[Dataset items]
◇ ◇ ◇

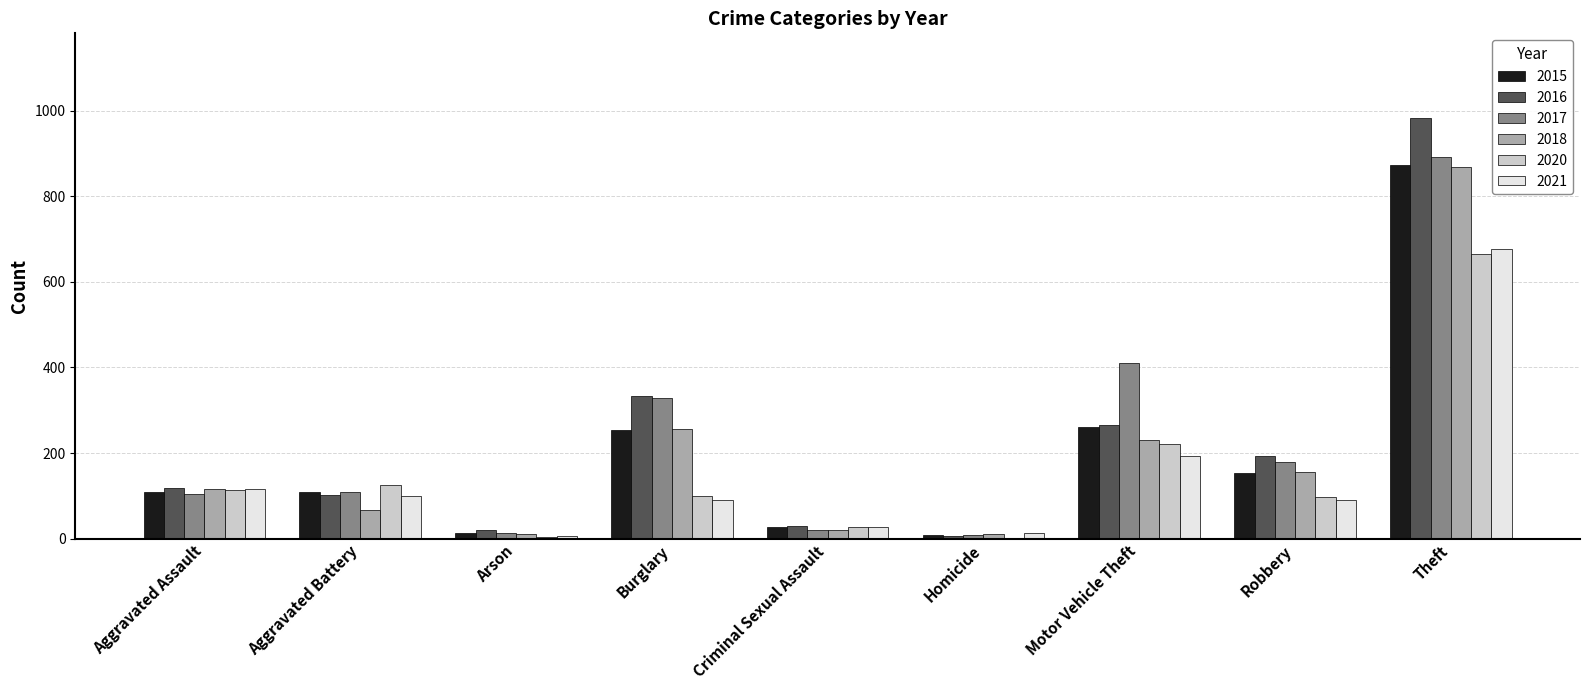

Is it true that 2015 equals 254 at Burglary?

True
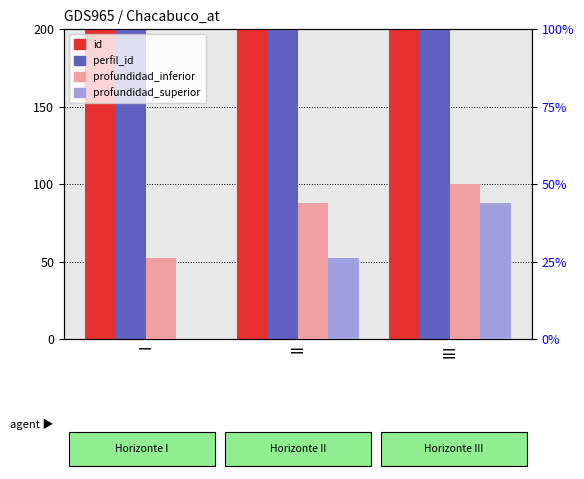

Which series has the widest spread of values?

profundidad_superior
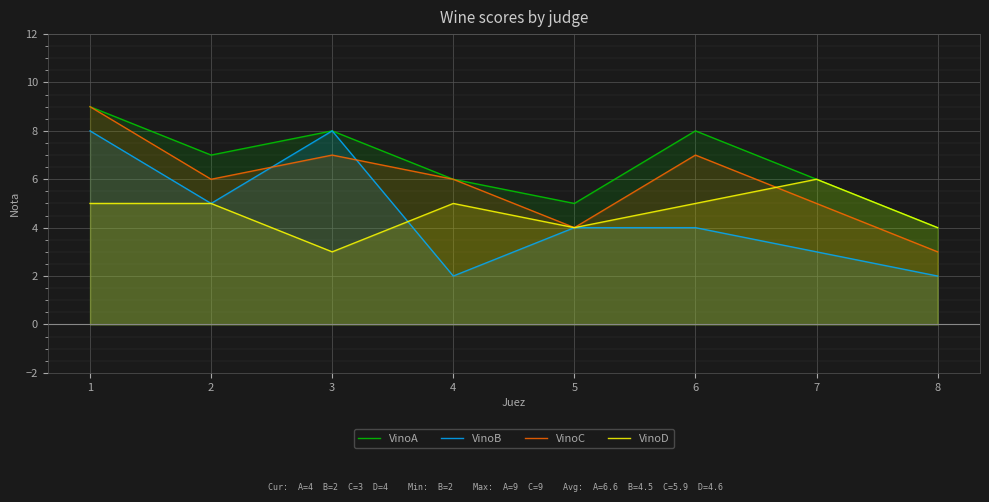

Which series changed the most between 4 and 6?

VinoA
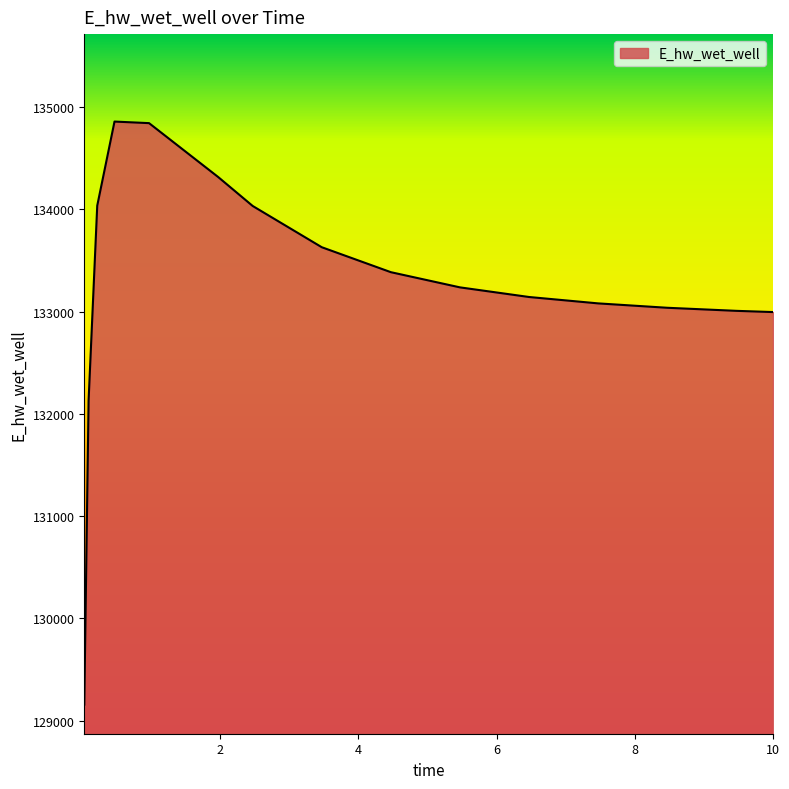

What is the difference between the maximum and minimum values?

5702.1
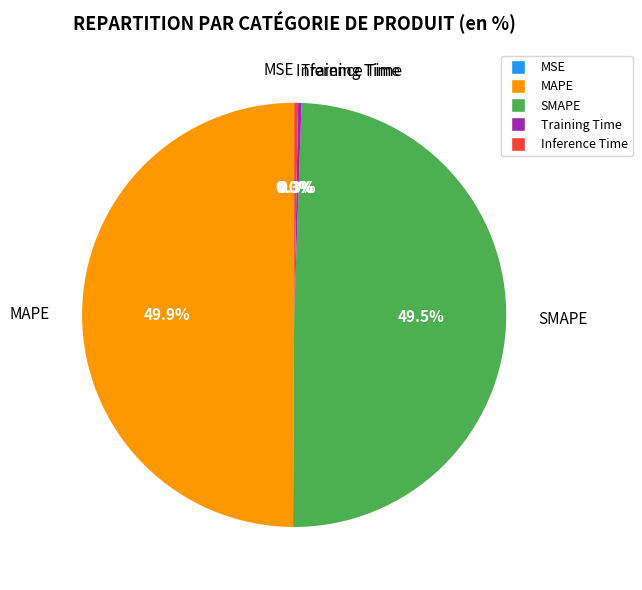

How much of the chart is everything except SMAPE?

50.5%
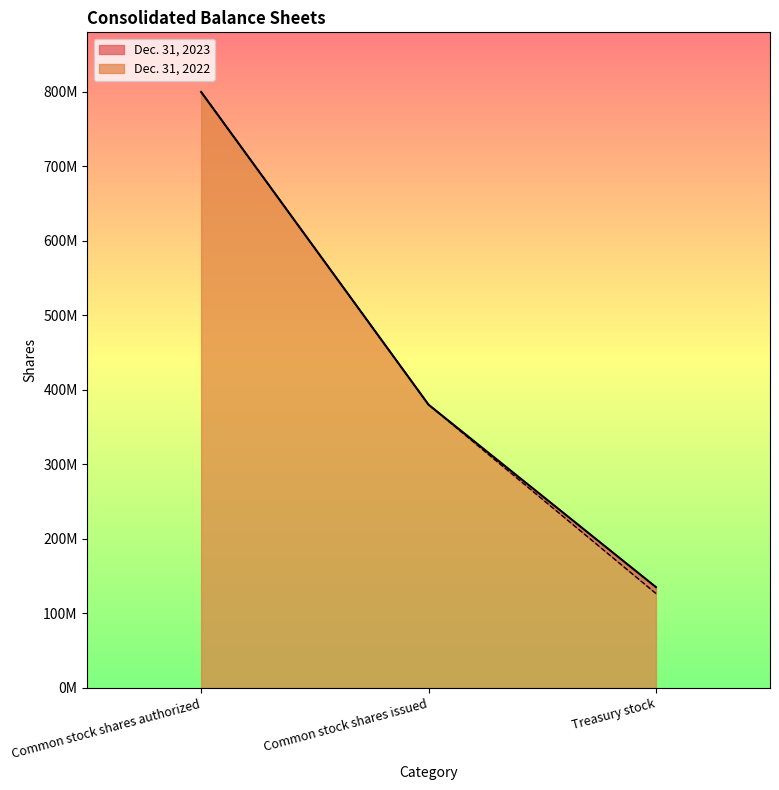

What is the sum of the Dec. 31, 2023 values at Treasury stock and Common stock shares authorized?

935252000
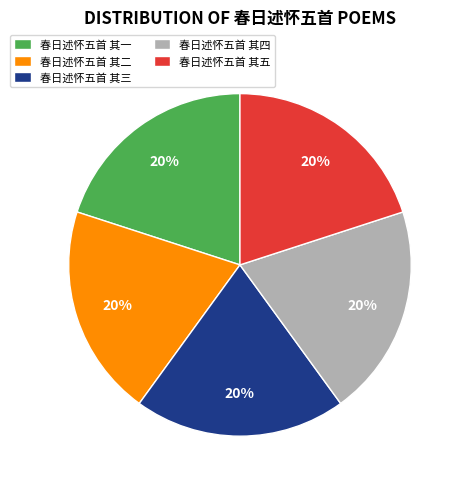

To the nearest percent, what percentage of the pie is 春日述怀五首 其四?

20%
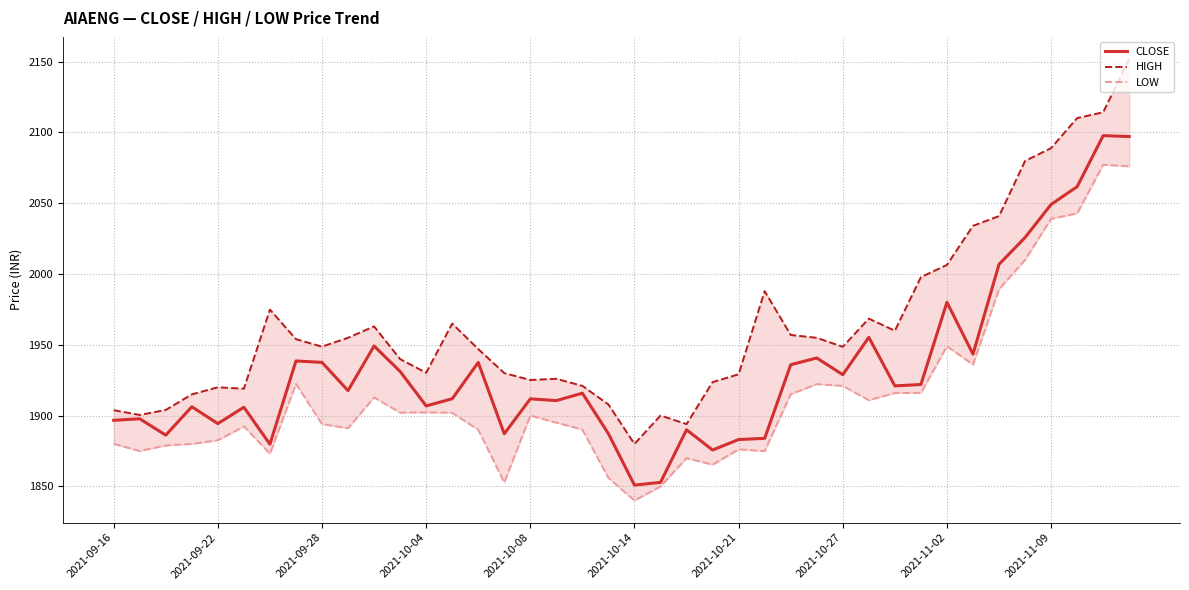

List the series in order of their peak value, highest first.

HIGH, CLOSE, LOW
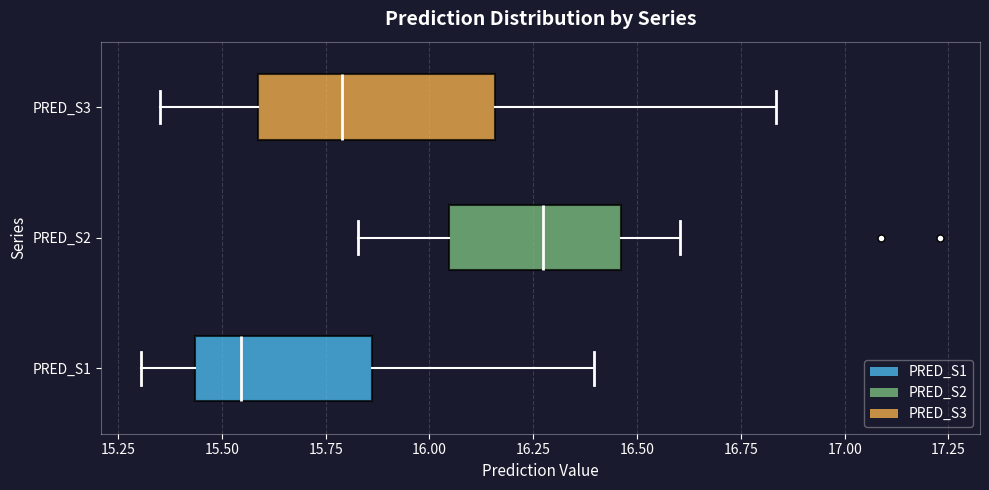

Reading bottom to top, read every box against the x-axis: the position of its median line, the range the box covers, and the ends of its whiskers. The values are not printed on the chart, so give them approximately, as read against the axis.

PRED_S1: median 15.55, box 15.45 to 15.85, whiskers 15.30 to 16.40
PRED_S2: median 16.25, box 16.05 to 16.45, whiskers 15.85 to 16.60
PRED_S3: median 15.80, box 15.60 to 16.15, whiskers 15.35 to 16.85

◇ ◇ ◇

» What to produce:
Please return all of the material above word for word, without the pictures.

» The answer:
Is it true that 2015 equals 254 at Burglary?

True

Which series has the widest spread of values?

profundidad_superior

Which series changed the most between 4 and 6?

VinoA

What is the difference between the maximum and minimum values?

5702.1

How much of the chart is everything except SMAPE?

50.5%

What is the sum of the Dec. 31, 2023 values at Treasury stock and Common stock shares authorized?

935252000

To the nearest percent, what percentage of the pie is 春日述怀五首 其四?

20%

List the series in order of their peak value, highest first.

HIGH, CLOSE, LOW

Reading bottom to top, read every box against the x-axis: the position of its median line, the range the box covers, and the ends of its whiskers. The values are not printed on the chart, so give them approximately, as read against the axis.

PRED_S1: median 15.55, box 15.45 to 15.85, whiskers 15.30 to 16.40
PRED_S2: median 16.25, box 16.05 to 16.45, whiskers 15.85 to 16.60
PRED_S3: median 15.80, box 15.60 to 16.15, whiskers 15.35 to 16.85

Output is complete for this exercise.